Direction 1:
Print the passage on university surveillance word for word, beginning at the words containing "In 2016, the" and stopping after "capabilities of universities.".
Direction 2:
In the passage on university surveillance, which campaign group does Lizzie O'Shea belong to?

Text provided:
Among the allegations made by the university are that the students’ sit-in of the Arts West Building was a health and safety concern that led to the cancellation of classes.
Gonzalez said there was no evidence of safety concerns when the tertiary education union’s health and safety officers inspected the building during the protests.
“These students should have never been tracked as they were in a safe environment. Deputy vice-chancellor Pip Nicholson should do the right thing and dismiss these charges immediately,” he said.
In 2016, the university responded to privacy concerns by claiming its tracking technology – which was new at the time and introduced to improve retention rates – could not be used to identify individual students.
At the time, academics raised the concern of function creep, warning the stated purpose for collecting data could change over time.
Lawyer Lizzie O’Shea of campaign group Digital Rights Watch said this incident highlighted the surveillance capabilities of universities.
“This investigation will hopefully make clear that there are limits imposed by various laws, but also more broadly, it will be an opportunity for the public to consider whether there is a social licence for such surveillance,” she said.
O’Shea said given what was at stake for the students subject to disciplinary proceedings, as well as other students using campus facilities, it was vital to establish whether the university had complied with the law.

Saved entries

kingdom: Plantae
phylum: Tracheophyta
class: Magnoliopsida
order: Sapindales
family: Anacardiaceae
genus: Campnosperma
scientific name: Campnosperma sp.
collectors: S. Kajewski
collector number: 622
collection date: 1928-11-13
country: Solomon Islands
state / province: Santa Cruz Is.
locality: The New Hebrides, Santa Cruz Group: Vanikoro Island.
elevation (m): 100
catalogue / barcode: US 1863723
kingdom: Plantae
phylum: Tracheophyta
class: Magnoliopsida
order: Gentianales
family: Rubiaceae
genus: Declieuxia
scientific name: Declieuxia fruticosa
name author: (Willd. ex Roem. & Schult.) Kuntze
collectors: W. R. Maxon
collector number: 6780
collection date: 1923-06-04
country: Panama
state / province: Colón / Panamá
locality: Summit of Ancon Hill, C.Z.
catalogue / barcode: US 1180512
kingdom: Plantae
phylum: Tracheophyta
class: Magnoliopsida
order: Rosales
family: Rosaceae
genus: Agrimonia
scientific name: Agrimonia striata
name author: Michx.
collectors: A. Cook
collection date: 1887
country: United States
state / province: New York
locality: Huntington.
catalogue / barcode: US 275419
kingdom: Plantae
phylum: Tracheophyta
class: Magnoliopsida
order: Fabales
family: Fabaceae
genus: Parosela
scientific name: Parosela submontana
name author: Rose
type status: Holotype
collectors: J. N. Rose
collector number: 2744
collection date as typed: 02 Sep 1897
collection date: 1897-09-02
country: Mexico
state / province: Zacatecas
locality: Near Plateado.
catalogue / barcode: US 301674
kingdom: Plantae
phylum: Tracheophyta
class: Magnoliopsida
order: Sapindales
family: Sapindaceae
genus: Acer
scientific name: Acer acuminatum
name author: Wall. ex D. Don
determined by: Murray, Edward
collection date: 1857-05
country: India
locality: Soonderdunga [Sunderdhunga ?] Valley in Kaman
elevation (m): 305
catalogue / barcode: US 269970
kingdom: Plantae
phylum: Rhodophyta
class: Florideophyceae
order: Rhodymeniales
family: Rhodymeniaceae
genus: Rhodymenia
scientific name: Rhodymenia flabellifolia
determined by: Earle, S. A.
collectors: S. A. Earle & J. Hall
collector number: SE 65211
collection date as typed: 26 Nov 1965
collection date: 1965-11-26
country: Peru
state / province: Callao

Written answer 1:
In 2016, the university responded to privacy concerns by claiming its tracking technology – which was new at the time and introduced to improve retention rates – could not be used to identify individual students.
At the time, academics raised the concern of function creep, warning the stated purpose for collecting data could change over time.
Lawyer Lizzie O’Shea of campaign group Digital Rights Watch said this incident highlighted the surveillance capabilities of universities.

Written answer 2:
Digital Rights Watch